Ce dernier investira pour cela la dimension technique de sa fabrication dans le réel (détails, prototypes à l’échelle 1 :1…) et la dimension esthétique de son expérience sensible (images, collages…). Les étudiant·es s’emploieront à articuler le fond d’une intention et la forme radicale de sa représentation. Ils et elles participeront à la fabrication d’outils engagés, s’inscrivant ainsi dans le projet des avant-gardes architecturales du XXe siècle : concevoir l’édifice comme la matérialisation d’une alternative.

 

EXERCICE : SOUS LA PLAGE, LES PAVÉS

On définit généralement l’architecture comme une discipline dédiée à l’organisation de l’espace. Il s’agit là d’une définition dangereusement incomplète ; la pratique architecturale s’attache, en effet, tout autant à l’organisation de l’espace qu’à celle du temps. Où se situe la dangerosité de cet oubli fréquent ? Réduire ainsi l’architecture à une discipline de l’espace nous incite, de fait, à réduire son champ d’action aux seules questions constructives… et à délaisser ainsi les questions politiques que soulève immanquablement toute construction. Un projet architectural ne consiste, en effet, pas seulement à assembler des matériaux en vue de bâtir un édifice : il consiste aussi (surtout ?) à définir des formes de vie alternatives au sein de cet édifice. C’est depuis ce second aspect du projet que nous souhaitons construire notre enseignement ce semestre, en étudiant un thème plus subversif qu’il n’y paraît : les vacances.

Matériel fourni
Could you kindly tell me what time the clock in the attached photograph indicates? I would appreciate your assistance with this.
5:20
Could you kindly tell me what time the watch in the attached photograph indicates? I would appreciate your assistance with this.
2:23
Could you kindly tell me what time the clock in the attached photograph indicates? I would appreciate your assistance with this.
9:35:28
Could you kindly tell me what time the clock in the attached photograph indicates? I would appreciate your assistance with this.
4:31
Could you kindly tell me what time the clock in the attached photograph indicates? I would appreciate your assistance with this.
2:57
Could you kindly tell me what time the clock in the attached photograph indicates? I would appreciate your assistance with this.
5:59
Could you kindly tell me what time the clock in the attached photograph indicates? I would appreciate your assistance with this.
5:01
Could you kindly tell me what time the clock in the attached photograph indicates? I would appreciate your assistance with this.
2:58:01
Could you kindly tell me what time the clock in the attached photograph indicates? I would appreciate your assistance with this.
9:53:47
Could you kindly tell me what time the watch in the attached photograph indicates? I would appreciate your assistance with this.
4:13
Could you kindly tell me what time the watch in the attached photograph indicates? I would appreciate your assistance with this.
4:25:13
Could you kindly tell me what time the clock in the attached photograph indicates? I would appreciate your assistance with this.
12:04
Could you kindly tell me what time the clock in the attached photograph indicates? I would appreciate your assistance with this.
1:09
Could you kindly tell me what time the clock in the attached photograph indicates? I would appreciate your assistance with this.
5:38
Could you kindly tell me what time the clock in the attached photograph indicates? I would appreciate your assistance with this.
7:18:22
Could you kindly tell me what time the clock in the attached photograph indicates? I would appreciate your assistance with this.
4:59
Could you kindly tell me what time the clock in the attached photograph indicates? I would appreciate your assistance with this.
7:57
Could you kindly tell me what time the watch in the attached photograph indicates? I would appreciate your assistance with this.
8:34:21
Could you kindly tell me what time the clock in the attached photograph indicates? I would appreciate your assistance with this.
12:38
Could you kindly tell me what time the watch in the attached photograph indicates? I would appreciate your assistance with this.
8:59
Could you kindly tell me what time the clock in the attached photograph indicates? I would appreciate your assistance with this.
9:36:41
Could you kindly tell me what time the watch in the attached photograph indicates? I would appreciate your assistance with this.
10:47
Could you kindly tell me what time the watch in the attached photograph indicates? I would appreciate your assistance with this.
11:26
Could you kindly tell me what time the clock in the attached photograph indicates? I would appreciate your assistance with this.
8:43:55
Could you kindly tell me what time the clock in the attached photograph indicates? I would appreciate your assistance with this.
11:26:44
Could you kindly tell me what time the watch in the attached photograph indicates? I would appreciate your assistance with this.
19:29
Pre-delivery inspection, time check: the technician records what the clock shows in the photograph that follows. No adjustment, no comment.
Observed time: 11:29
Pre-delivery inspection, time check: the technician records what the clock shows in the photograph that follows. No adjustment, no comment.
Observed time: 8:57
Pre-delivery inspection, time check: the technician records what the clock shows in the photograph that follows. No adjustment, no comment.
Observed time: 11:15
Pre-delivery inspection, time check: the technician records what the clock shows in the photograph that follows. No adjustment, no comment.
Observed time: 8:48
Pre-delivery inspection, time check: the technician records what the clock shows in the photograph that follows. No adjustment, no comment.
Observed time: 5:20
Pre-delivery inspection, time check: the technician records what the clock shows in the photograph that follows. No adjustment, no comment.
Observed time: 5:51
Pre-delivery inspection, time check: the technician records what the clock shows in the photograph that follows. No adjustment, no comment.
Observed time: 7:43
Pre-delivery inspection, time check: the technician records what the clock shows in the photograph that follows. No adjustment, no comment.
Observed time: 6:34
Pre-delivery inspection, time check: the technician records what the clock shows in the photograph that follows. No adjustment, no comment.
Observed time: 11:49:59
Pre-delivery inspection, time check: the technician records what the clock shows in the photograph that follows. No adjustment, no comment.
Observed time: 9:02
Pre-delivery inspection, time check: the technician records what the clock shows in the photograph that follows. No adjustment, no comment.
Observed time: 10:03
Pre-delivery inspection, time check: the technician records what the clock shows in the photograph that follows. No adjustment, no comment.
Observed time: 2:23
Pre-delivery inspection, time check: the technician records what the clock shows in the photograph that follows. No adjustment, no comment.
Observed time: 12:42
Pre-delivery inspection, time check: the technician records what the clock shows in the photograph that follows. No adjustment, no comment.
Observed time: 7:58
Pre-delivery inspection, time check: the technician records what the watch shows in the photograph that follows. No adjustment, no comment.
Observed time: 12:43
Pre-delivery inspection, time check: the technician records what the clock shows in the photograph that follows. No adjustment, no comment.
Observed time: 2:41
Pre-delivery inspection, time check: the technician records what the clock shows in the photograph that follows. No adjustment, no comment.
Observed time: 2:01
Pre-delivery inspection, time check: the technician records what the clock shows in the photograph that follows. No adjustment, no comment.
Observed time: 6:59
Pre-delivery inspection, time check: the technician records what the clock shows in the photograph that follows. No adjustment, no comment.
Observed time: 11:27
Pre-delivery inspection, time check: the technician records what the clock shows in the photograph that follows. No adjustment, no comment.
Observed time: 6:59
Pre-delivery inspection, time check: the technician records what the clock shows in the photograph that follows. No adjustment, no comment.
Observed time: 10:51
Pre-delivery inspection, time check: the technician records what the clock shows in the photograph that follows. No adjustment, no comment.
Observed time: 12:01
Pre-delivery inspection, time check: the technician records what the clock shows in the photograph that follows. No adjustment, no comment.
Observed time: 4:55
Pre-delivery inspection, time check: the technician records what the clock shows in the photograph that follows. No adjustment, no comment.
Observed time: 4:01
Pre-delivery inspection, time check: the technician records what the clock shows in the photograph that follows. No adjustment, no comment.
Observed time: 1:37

Énoncé
Dans l'extrait sur l'enseignement d'architecture, quel thème doit être étudié ce semestre ? Appuyez-vous uniquement sur l'extrait, sans tenir compte de la liste.

Corrigé
Les vacances.